Diese Nahrungsergänzungsmittel enthalten häufig mehrere Inhaltsstoffe, die angeblich die Stickoxidproduktion steigern, wie Nitrat oder die Aminosäuren L-Arginin und L-Citrullin.

In zahlreichen Analysen hat sich gezeigt, dass Nitrat die sportliche Leistung von Radfahrern, Läufern, Schwimmern und sogar Kanuten verbessert.

Andererseits hat sich L-Arginin in vielen Studien nicht als wirksam zur Verbesserung der körperlichen Leistungsfähigkeit erwiesen (31 Vertrauenswürdige Quelle, 32 Vertrauenswürdige Quelle, 33 Vertrauenswürdige Quelle).

Dies ist wahrscheinlich darauf zurückzuführen, dass das meiste mit der Nahrung aufgenommene L-Arginin verstoffwechselt oder abgebaut wird, bevor es die Blutbahn erreichen kann, während dies bei L-Citrullin nicht der Fall ist.

Aus diesem Grund ist L-Citrullin wirksamer als L-Arginin, wenn es darum geht, das Stickstoffmonoxid und damit die körperliche Leistungsfähigkeit zu erhöhen.

Es kann bei der Behandlung von Typ-2-Diabetes helfen

Die Produktion von Stickstoffmonoxid ist bei Menschen mit Typ-2-Diabetes reduziert.

Dies führt zu einer schlechten Gesundheit der Blutgefäße, was im Laufe der Zeit zu Krankheiten wie Bluthochdruck, Nieren- und Herzerkrankungen führen kann.

Daher können Nahrungsergänzungsmittel, die Stickstoffmonoxid erhöhen, wichtige Auswirkungen auf die Behandlung von Diabetes und die Prävention von Krankheiten haben.

Eine Studie ergab, dass bei Menschen mit Typ-2-Diabetes, die L-Arginin einnahmen, die Produktion von Stickstoffmonoxid anstieg.

Dieser Anstieg des Stickstoffoxids führte auch zu einer höheren Insulinempfindlichkeit, die eine bessere Blutzuckerkontrolle ermöglicht.

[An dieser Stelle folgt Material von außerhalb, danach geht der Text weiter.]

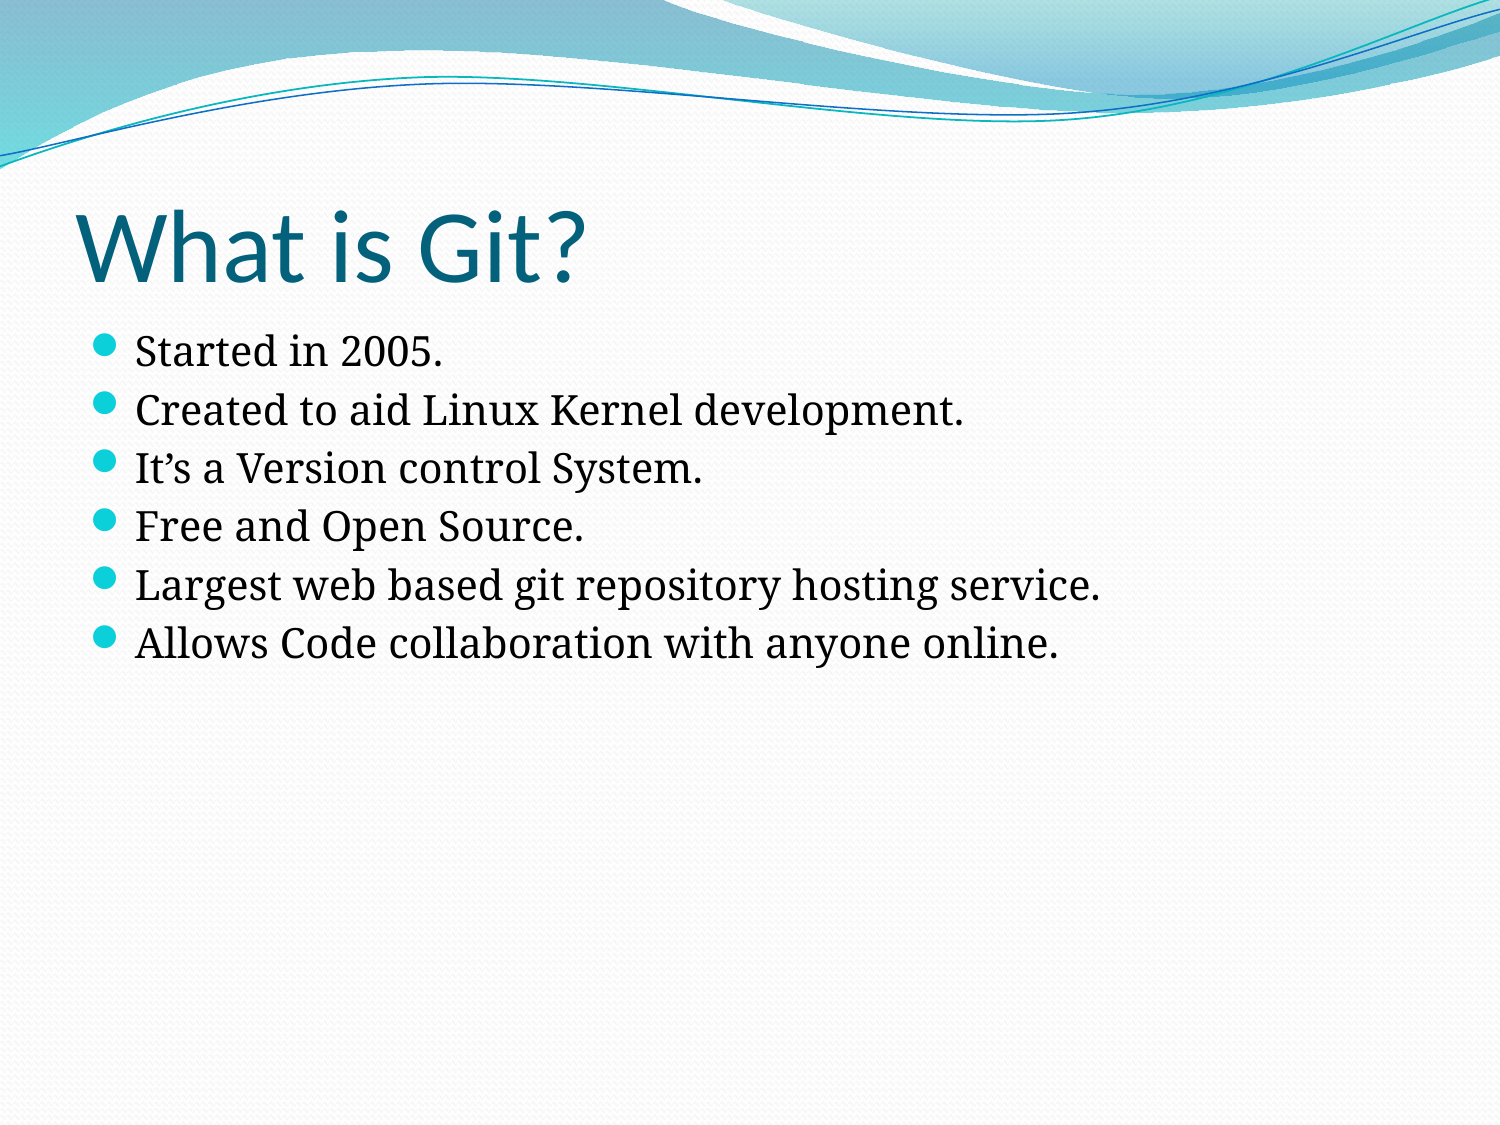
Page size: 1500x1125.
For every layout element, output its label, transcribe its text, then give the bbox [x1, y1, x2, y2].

title What is Git? [75, 115, 1425, 303]
list Started in 2005. Created to aid Linux Kernel development. It’s a Version control System. Free and Open Source. Largest web based git repository hosting service. Allows Code collaboration with anyone online. [75, 317, 1425, 1038]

Eine andere Studie mit 144 Personen untersuchte die Auswirkungen von L-Arginin auf die Verhinderung oder Verzögerung des Fortschreitens von Typ-2-Diabetes.

Obwohl L-Arginin die Entwicklung von Diabetes nicht verhindert, erhöht es die Insulinempfindlichkeit und verbessert die Blutzuckerkontrolle.

Bis weitere Forschungsergebnisse vorliegen, ist es jedoch verfrüht, die Einnahme von L-Arginin-Ergänzungsmitteln zur Behandlung von Diabetes zu empfehlen.